D3 is all about the (tradeable) loot. The AH works in WoW because everything sellable was also consumable, and the most desirable items couldn't be sold. To get the best stuff in WoW, you play the game. To get the best stuff in D3, you pull out your wallet.

Imagine how WoW would have been if good items only dropped from dungeon bosses once per 1200 runs, but were sellable on the AH. Once you've been through the dungeon once to experience it, why would you ever go back, rather than just purchasing some gold?


> the only purpose of playing was to kill things for the best drops

which is not different from what people were doing on Diablo II for ages.


You truncated what he said. He qualified it with "that you could sell on the auction house", which is exceptionally important.

Grinding bosses for drops to build the character that you want offers great direct feedback - you kill the boss 84 times, and he finally drops the thing you've been looking for. The reward is tangible and exciting. Compare to the AH structure, where it's basically "well, I'll grind for things that might sell, and then hope they sell well enough that I can save up for that thing I need which I know will never actually drop for me". The direct feedback and chance for excitement is practically gone, because the things that you are actually excited for come from the auction house rather than the gameplay.


>you kill the boss 84 times, and he finally drops the thing you've been looking for. The reward is tangible and exciting.

It feels exciting. Grinding the same boss 84 times. Where do I sign up?


That's loot grinders. If you don't like grinding for loot, then the genre probably isn't for you.


Except that at least Diablo 1+2 were for everyone. I remember playing those for the story and the gameplay. The loot and levelling were a means to an end for me - finishing the game.

The whole repeating the game again on harder difficulties, requiring better loot and grinding was very much an added bonus.

Diablo 3 decided to throw those who were there for the gameplay and story out the window, and was purely targeted at the grind.
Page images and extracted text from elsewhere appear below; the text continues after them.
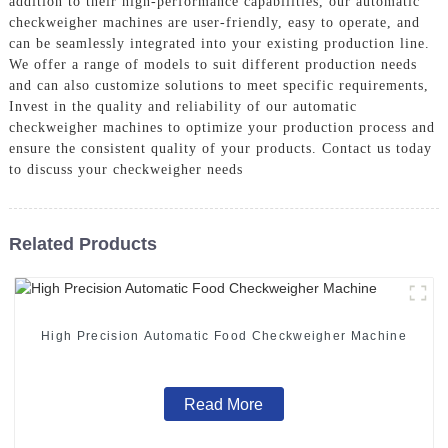
addition to their high-performance capabilities, our automatic
checkweigher machines are user-friendly, easy to operate, and
can be seamlessly integrated into your existing production line.
We offer a range of models to suit different production needs
and can also customize solutions to meet specific requirements,
Invest in the quality and reliability of our automatic
checkweigher machines to optimize your production process and
ensure the consistent quality of your products. Contact us today
to discuss your checkweigher needs
Related Products
High Precision Automatic Food Checkweigher Machine
Read More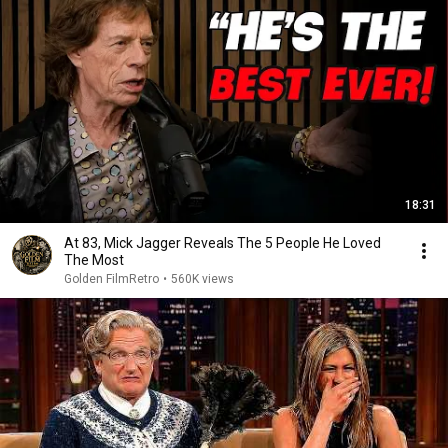
18:31
At 83, Mick Jagger Reveals The 5 People He Loved
The Most
Golden FilmRetro
•
560K views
I finished the game in 2 days and still had half my characters skills left to unlock. What kind of RPG is that?

The Action RPG genre used to be about more than JUST loot grinding. It used to be about so much more, that welcomed players who were looking for all sorts from the game. Some people liked fast twitchy action mechanics, some liked the RPG story elements, some liked endlessly tweaking character builds and some liked loot grinding. But Diablo 3 is almost entirely focused on the last, with little room for the rest.
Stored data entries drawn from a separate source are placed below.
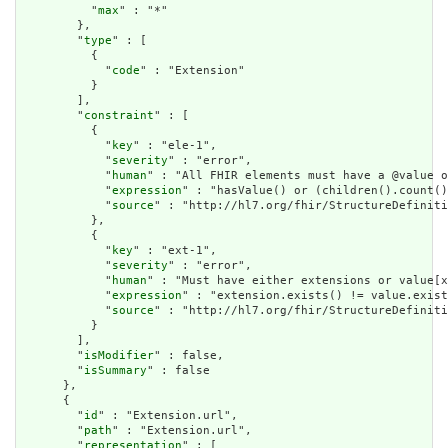
          "
max
" : "*"

        },

        "
type
" : [

          {

            "
code
" : "Extension"

          }

        ],

        "
constraint
" : [

          {

            "
key
" : "ele-1",

            "
severity
" : "error",

            "
human
" : "All FHIR elements must have a @value o
            "
expression
" : "hasValue() or (children().count()
            "
source
" : "http://hl7.org/fhir/StructureDefiniti
          },

          {

            "
key
" : "ext-1",

            "
severity
" : "error",

            "
human
" : "Must have either extensions or value[x
            "
expression
" : "extension.exists() != value.exist
            "
source
" : "http://hl7.org/fhir/StructureDefiniti
          }

        ],

        "
isModifier
" : false,

        "
isSummary
" : false

      },

      {

        "
id
" : "Extension.url",

        "
path
" : "Extension.url",

        "
representation
" : [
But the thing is there is still a trading economy in the game. It will still exist, it's now just unofficial. In diablo 2 you traded items by joining chat rooms and spamming your wares or joining message boards. You then traded by arranging a game together and trading in person.

They are just removing the convenience now.
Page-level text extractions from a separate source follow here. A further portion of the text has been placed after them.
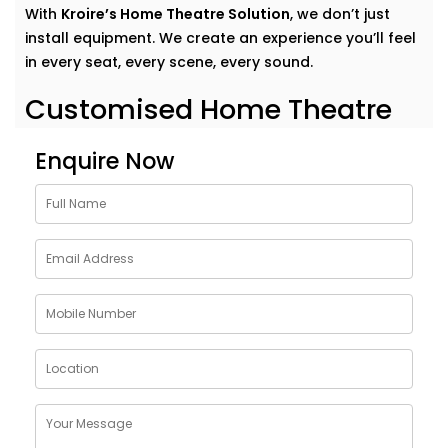
With
Kroire’s Home Theatre Solution
, we don’t just
install equipment. We create an experience you’ll feel
in every seat, every scene, every sound.
Customised Home Theatre
Services in Rohini Sector
Enquire Now
No two movie lovers are the same — and your home
theatre shouldn’t be either.Our
home theatre Services
in Rohini Sector
are tailor-made to fit your
preferences, room acoustics, and lifestyle. Whether
you want a dedicated cinema room or an immersive
setup in your living area, we design around your
dreams.
Here’s what our Service includes:
Personalised layout and acoustic mapping
Projectors or UHD TVs based on your space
Actually no; when they made the auction house they reduced the quality of items that dropped. This is evident in the console versions, which have vastly different "loot tables" and no auction house. So they didn't just make it convenient for players, they tailored the items that drop around the fact that anyone could sell and buy items.

For the small group of players that always did trading that's probably a good thing, but for the vast majority that want the game to be Diablo and not the auction house it was a pretty bad change to the core game.


As a new player, I really liked the AH: Every single thing that dropped for me was either completely useless, or orders of magnitude worse than what people were throwing away on the AH for a pittance. (Sub-optimal stats went for cheap.) So, I could basically always find something that would be a significant upgrade every few levels.

If I had actually been seeing drops that were any good (due to a non-depressed drop rate), I'd have not felt the need for it ... but using the AH basically quadrupled my character's effectiveness. Using it was definitely part of "playing the game".

It made leveling great: You can freely vendor/DE almost everything you pick up if you want, and use the cash to buy things on the AH. Profit! At the end game, though, I can absolutely understand why that would kill the fun.